For the records below, please print exactly and only the lines from the one with "11, Germany: 1592 -> 2293" down to the one with "8: 362000 -> 660000", both ends included, omitting the pictures.

[Records contained in a dataset]
——
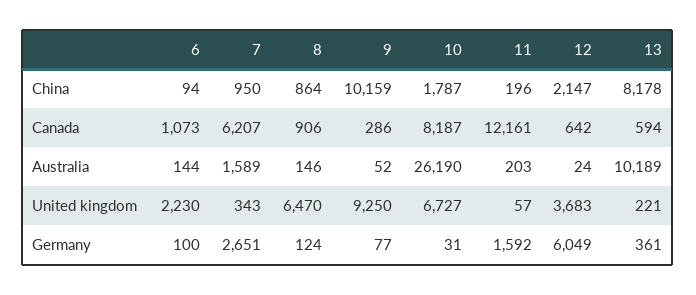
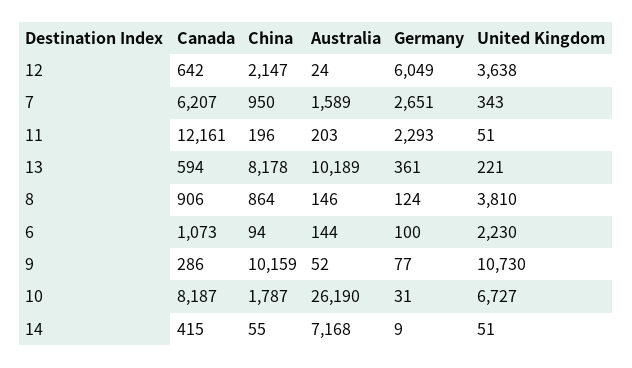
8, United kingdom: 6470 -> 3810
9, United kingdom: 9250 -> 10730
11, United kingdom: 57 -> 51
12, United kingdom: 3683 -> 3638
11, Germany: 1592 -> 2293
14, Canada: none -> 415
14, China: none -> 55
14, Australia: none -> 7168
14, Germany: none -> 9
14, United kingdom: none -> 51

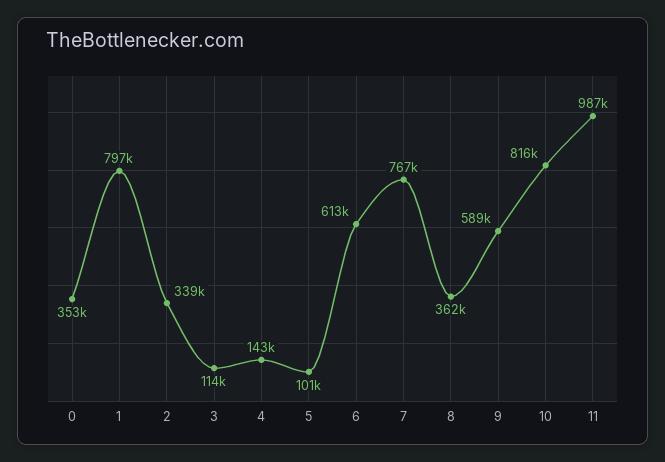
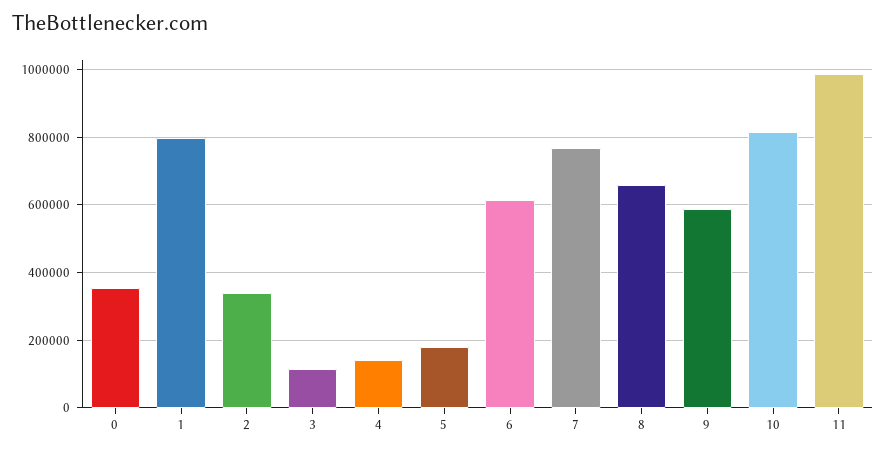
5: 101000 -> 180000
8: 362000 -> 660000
——
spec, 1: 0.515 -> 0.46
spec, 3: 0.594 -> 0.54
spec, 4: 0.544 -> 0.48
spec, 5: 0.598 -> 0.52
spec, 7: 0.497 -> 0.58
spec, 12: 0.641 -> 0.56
——
** ANSWER SECTION **
11, Germany: 1592 -> 2293
14, Canada: none -> 415
14, China: none -> 55
14, Australia: none -> 7168
14, Germany: none -> 9
14, United kingdom: none -> 51

5: 101000 -> 180000
8: 362000 -> 660000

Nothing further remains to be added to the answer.